さて、手紙を出したら安心かというと、そうでもないんです。たいてい、こういう大家はいい加減なんで、手紙を読んでもシカトすることが多く、何の返答もありません。多少まともな人だと、不動産に連絡して、不動産屋から当方にコンタクトを取る様にさせます。でも、そんなこと待っている間に、土曜日の昼間(私は出勤だけど、普通のサラリーマンは休みだから、会うことが可能な場合がある)なんかに、その部屋に行って、直接、誰が住んでいるのか確認したほうが結局は早いわけです。

 サラリーマンは土曜は朝寝坊したいでしょうから、9時ごろはやめて11時ごろに訪問します。ここで話がやっとできます。でも、社宅利用の場合、「会社に言われたから、ここに来ただけで、"第三者使用届”だなんだといわれても、わかんない。会社のほうに言ってよ」とかあしらわれてしまいます。ここで初めて、「うわ〜、社宅利用か。面倒くさいなあ、困った」となるわけです。しかし、会社の社宅管理担当者(総務部のことが多い)が、わざわざここに来ることは絶対にないので、「じゃあ、とにかく、この書類を会社の担当者に渡して下さい」といって、「第三者使用の届」の用紙を渡します。
 この用紙は、これから、会社の担当者に渡り、そして仲介の不動産屋に渡り、そしてオーナーに渡り、オーナーが署名捺印し、それが不動産に戻り、会社の担当者に戻り、使用者の欄に、賃貸契約の当事者である会社の名前が記入され、居住者に戻り、それが管理人に戻ってきます。この間に、ずいぶん日数がかかります。
 社宅の場合、ややこしいのは、賃貸契約の名義は会社名だということです。これだと、書類上には、実際に住んでいる社員の名前が最後まで記載されません。社宅や寮として利用する場合専用の届出用紙を作らないといけないのかもしれません。このあたりは、組合として、「こうする」という決まりがないので、どうしたらいいか悩んでいます。
 
 排水管清掃の時など、「絶対にその日は在室して下さい。清掃ができずにその後詰まった場合、他の部屋に迷惑をかけることもありえます」といって、脅して、在室をお願いするのですが、本人が「私は、どうしても仕事で出かけなければならない。その件については会社の総務と直接話して欲しい」と投げ出されることもあります。となると、私がその会社に電話して、「なんとかして下さい。なお、鍵を預かることはやってません」と話します。「どうしても預かって対処して欲しい。部屋の中のものが盗まれても文句は言わないから」と、無理矢理押し付けられることもありますし、また、「じゃ、その時間だけ、うちの会社の女の子をよこしますので、彼女に部屋の鍵を開けてもらってください」なんていう場合もあります。

 とにかく、普通に区分所有者が住んでいる部屋なら、その人に話をすれば簡単に済むことでも、社宅の場合、中間に入る人が多すぎて、複雑かつ面倒で、困ってます。

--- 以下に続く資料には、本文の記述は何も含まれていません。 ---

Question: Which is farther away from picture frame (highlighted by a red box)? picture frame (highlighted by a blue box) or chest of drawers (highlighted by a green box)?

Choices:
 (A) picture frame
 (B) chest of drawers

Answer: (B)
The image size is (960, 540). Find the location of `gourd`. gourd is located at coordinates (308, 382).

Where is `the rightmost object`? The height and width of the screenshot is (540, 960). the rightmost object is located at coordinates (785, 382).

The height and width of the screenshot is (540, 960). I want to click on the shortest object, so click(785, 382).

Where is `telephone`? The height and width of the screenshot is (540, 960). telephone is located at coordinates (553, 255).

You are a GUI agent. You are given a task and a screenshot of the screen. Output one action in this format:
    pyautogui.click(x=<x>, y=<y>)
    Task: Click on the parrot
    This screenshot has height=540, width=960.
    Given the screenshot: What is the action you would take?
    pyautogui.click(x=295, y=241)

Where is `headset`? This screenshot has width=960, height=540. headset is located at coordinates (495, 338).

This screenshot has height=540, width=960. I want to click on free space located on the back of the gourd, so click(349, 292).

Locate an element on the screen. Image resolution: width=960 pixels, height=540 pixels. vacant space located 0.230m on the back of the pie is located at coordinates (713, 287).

それに、賃貸契約はそのまま継続している間に、実際に住む人が入れ替わることもよくあります。この場合、管理員の実務上は、その異動を把握していないと困りますが、組合の事務処理上は、何の手続き書類もありませんので、連絡無しに出て行く人、連絡無しに突然来る人がいます。結局、誰が今住んでいるのかわかりません。

 とにかく、社宅利用は敬遠したいです。社宅を担当する総務の人も、一般常識を持って、ちゃんと、管理組合に連絡してほしいなあ。